» **TEXT PROVIDED**:
"""
The reform would likely see more cases going to Strasbourg, not less, and would once again expand the power of the Executive, which would be more free to rule by regulation and restrict the interpretive power of the courts. When Europe and the world are crying out for international leadership and solidarity, our Government appear to be running in the opposite direction. We might assume that it is was only the likes of Russia, Poland and Hungary that cynically remained in treaties, such as the human rights convention, while corroding them from within. What I find truly extraordinary is to think that in 2023, the 75th anniversary of the universal declaration of human rights—partly crafted by British lawyers—the Government planned to axe the Human Rights Act, the direct descendant of that convention, which sought to unite countries after fascism, authoritarianism and genocide.

Winston Churchill would arguably be turning in his grave. In his opening speech to the Congress of Europe in May 1948, Churchill said that the new Europe must be

“a positive force, deriving its strength from our sense of common spiritual values. It is a dynamic expression of democratic faith based upon moral conceptions and inspired by a sense of mission. In the centre of our movement stands the idea of a Charter of Human Rights, guarded by freedom and sustained by law.”

That statement, 75 years on, has a contemporary feel to it, as authoritarianism and fascism are once again on the march, threatening the foundations of liberal democracy.

While I am glad to see that the legislation has been withdrawn, it comes with one downside. The Government’s withdrawn attempt to deny rights to the British people, wrapped up in the almost Orwellian language of a new Bill of Rights, did offer opportunities for opponents to build a coalition around an alternative, rather than simply defend the status quo. It would be a radical new Bill of Rights that builds on the Human Rights Act rather than dismantles it, and one that might echo themes from Franklin D. Roosevelt’s vision of a second Bill of Rights in 1944, which informed the universal declaration of human rights.
"""
» **SOURCE INFORMATION**:
"""
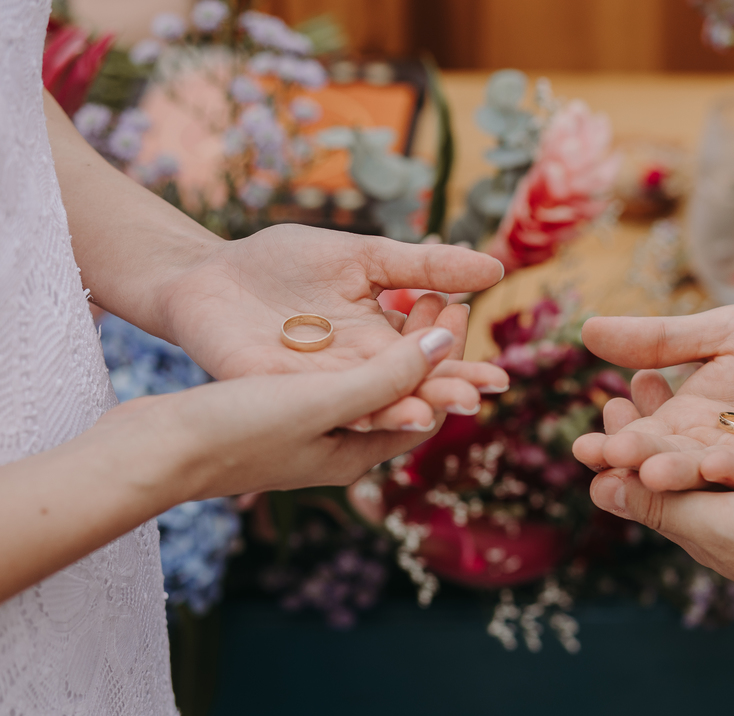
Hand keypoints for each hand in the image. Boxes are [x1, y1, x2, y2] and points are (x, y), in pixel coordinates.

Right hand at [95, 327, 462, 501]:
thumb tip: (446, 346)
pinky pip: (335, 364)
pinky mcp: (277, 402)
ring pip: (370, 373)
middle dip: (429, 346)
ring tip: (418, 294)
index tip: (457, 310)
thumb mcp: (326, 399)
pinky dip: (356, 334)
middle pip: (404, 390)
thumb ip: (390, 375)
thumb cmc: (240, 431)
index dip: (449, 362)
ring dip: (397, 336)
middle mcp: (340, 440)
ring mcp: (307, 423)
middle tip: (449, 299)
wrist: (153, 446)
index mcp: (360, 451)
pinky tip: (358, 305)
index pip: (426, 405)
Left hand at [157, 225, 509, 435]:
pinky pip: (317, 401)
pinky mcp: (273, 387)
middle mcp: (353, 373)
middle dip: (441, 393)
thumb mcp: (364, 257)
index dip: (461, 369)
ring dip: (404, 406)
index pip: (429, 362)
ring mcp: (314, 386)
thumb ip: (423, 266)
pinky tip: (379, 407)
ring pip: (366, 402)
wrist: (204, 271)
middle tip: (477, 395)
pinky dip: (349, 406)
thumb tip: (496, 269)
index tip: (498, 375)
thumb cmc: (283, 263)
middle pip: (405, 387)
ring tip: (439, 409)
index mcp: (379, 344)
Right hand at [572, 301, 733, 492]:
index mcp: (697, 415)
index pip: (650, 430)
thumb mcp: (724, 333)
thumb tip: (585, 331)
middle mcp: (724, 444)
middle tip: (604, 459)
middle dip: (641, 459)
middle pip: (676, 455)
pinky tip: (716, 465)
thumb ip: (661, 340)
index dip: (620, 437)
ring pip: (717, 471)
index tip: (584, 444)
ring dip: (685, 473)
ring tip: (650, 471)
"""
» **LIST OF TASKS**:
a) Which countries does the passage on the Human Rights Act name as having stayed in treaties while corroding them from within?
b) According to the passage on the Human Rights Act, when did Winston Churchill give his opening speech to the Congress of Europe?
c) Copy the stretch of the passage on the Human Rights Act from "Winston Churchill would" through "of liberal democracy.".

» **ANSWERS TO THIS EXERCISE**:
a) Russia, Poland and Hungary

b) May 1948

c)
Winston Churchill would arguably be turning in his grave. In his opening speech to the Congress of Europe in May 1948, Churchill said that the new Europe must be

“a positive force, deriving its strength from our sense of common spiritual values. It is a dynamic expression of democratic faith based upon moral conceptions and inspired by a sense of mission. In the centre of our movement stands the idea of a Charter of Human Rights, guarded by freedom and sustained by law.”

That statement, 75 years on, has a contemporary feel to it, as authoritarianism and fascism are once again on the march, threatening the foundations of liberal democracy.